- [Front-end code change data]
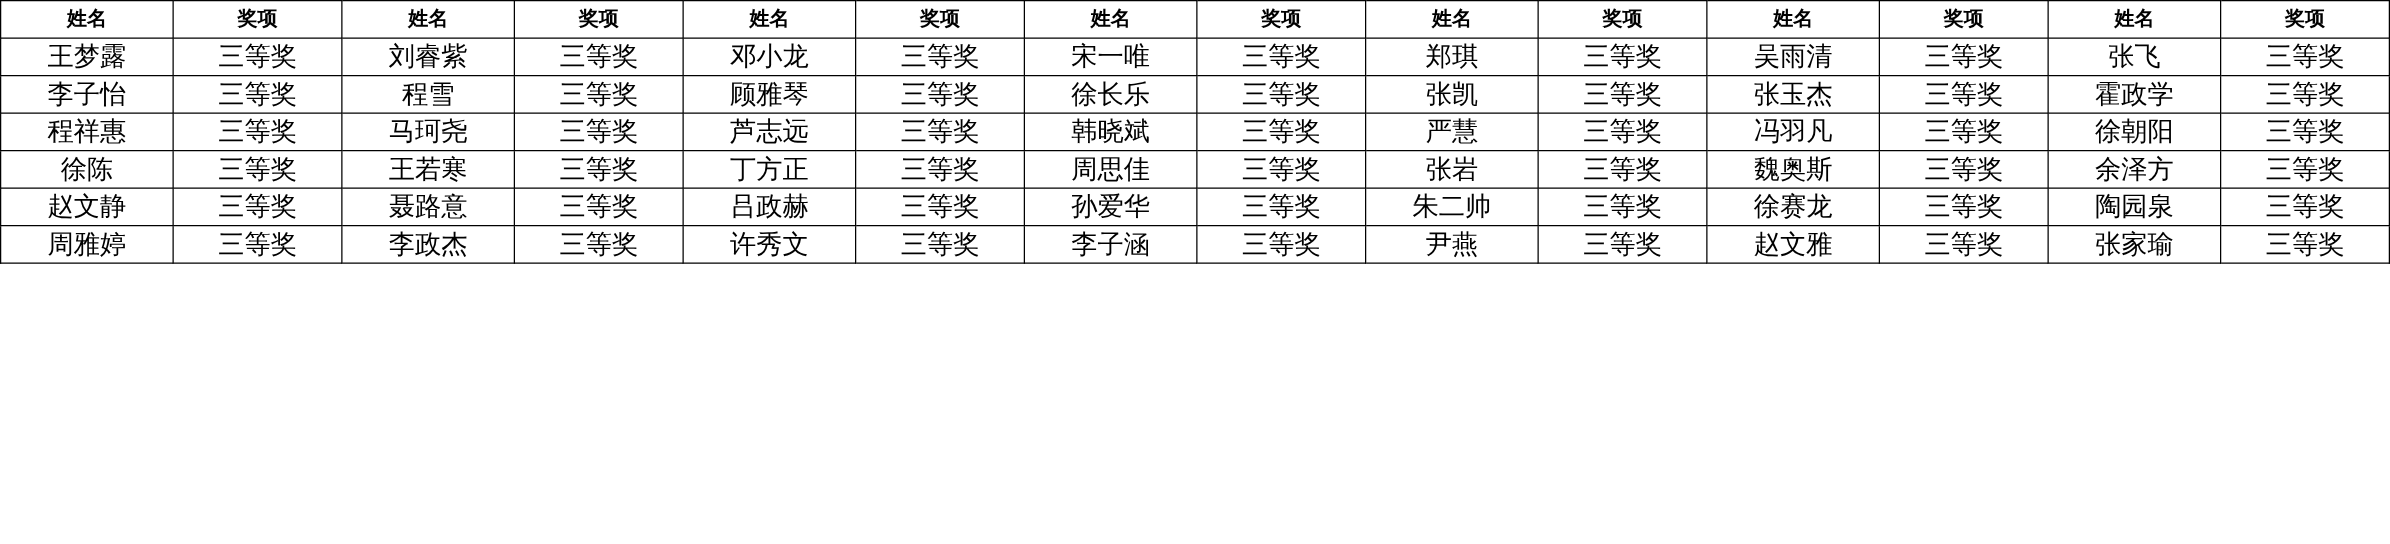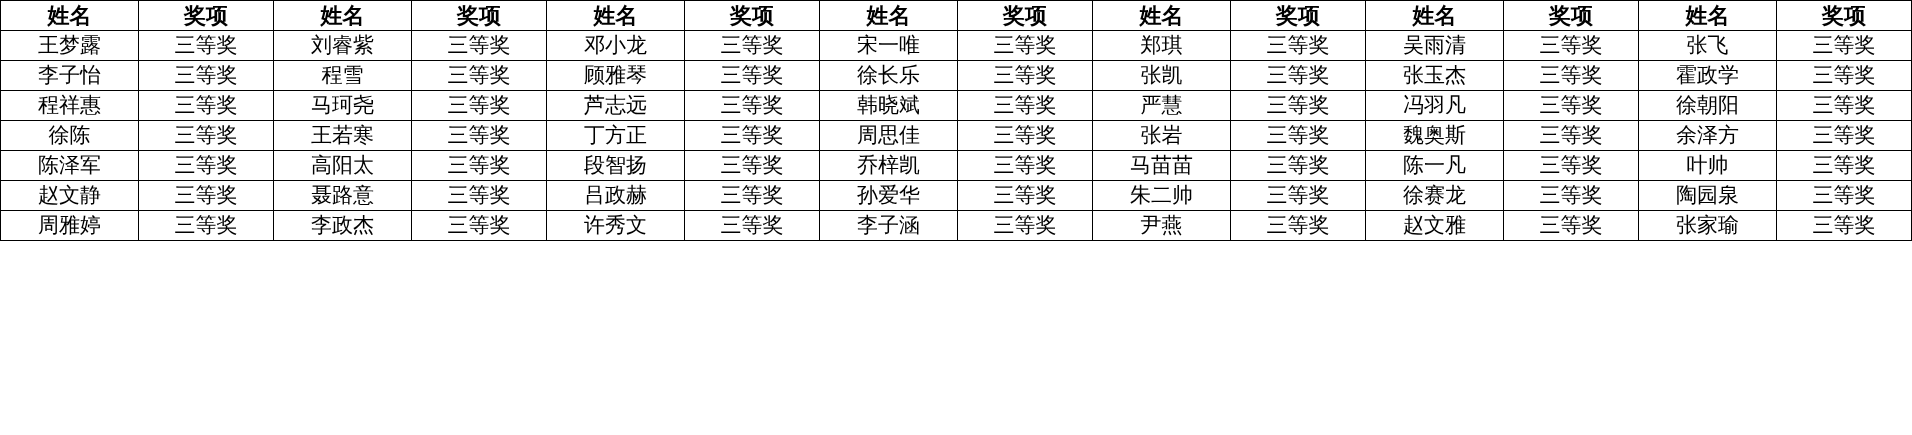--- a/index.html
+++ b/index.html
@@ -29,21 +29,21 @@
     padding: 0;
     height: 29px;
     line-height: 29px;
     font-size: 21px;
     color: #000000;
     white-space: nowrap;
     overflow: hidden;
   }
   #award-table th {
     font-weight: bold;
-    font-size: 22px;
+    font-size: 16px;
   }
   #award-table td.empty-cell {
     border-left: 1px solid #000000;
     border-right: 1px solid #000000;
     border-top: 1px solid #000000;
     border-bottom: 1px solid #ffffff;
   }
   #award-table tr.last-row td.empty-cell {
     border-bottom: 1px solid #ffffff;
     border-top: 1px solid #ffffff;
@@ -146,36 +146,20 @@
         <td>周思佳</td>
         <td>三等奖</td>
         <td>张岩</td>
         <td>三等奖</td>
         <td>魏奥斯</td>
         <td>三等奖</td>
         <td>余泽方</td>
         <td>三等奖</td>
       </tr>
       <tr>
-        <td>陈泽军</td>
-        <td>三等奖</td>
-        <td>高阳太</td>
-        <td>三等奖</td>
-        <td>段智扬</td>
-        <td>三等奖</td>
-        <td>乔梓凯</td>
-        <td>三等奖</td>
-        <td>马苗苗</td>
-        <td>三等奖</td>
-        <td>陈一凡</td>
-        <td>三等奖</td>
-        <td>叶帅</td>
-        <td>三等奖</td>
-      </tr>
-      <tr>
         <td>赵文静</td>
         <td>三等奖</td>
         <td>聂路意</td>
         <td>三等奖</td>
         <td>吕政赫</td>
         <td>三等奖</td>
         <td>孙爱华</td>
         <td>三等奖</td>
         <td>朱二帅</td>
         <td>三等奖</td>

- [Task goal] Give a verbatim transcription of the entries, leaving out the pictures.

- [Response below]
--- a/index.html
+++ b/index.html
@@ -29,21 +29,21 @@
     padding: 0;
     height: 29px;
     line-height: 29px;
     font-size: 21px;
     color: #000000;
     white-space: nowrap;
     overflow: hidden;
   }
   #award-table th {
     font-weight: bold;
-    font-size: 22px;
+    font-size: 16px;
   }
   #award-table td.empty-cell {
     border-left: 1px solid #000000;
     border-right: 1px solid #000000;
     border-top: 1px solid #000000;
     border-bottom: 1px solid #ffffff;
   }
   #award-table tr.last-row td.empty-cell {
     border-bottom: 1px solid #ffffff;
     border-top: 1px solid #ffffff;
@@ -146,36 +146,20 @@
         <td>周思佳</td>
         <td>三等奖</td>
         <td>张岩</td>
         <td>三等奖</td>
         <td>魏奥斯</td>
         <td>三等奖</td>
         <td>余泽方</td>
         <td>三等奖</td>
       </tr>
       <tr>
-        <td>陈泽军</td>
-        <td>三等奖</td>
-        <td>高阳太</td>
-        <td>三等奖</td>
-        <td>段智扬</td>
-        <td>三等奖</td>
-        <td>乔梓凯</td>
-        <td>三等奖</td>
-        <td>马苗苗</td>
-        <td>三等奖</td>
-        <td>陈一凡</td>
-        <td>三等奖</td>
-        <td>叶帅</td>
-        <td>三等奖</td>
-      </tr>
-      <tr>
         <td>赵文静</td>
         <td>三等奖</td>
         <td>聂路意</td>
         <td>三等奖</td>
         <td>吕政赫</td>
         <td>三等奖</td>
         <td>孙爱华</td>
         <td>三等奖</td>
         <td>朱二帅</td>
         <td>三等奖</td>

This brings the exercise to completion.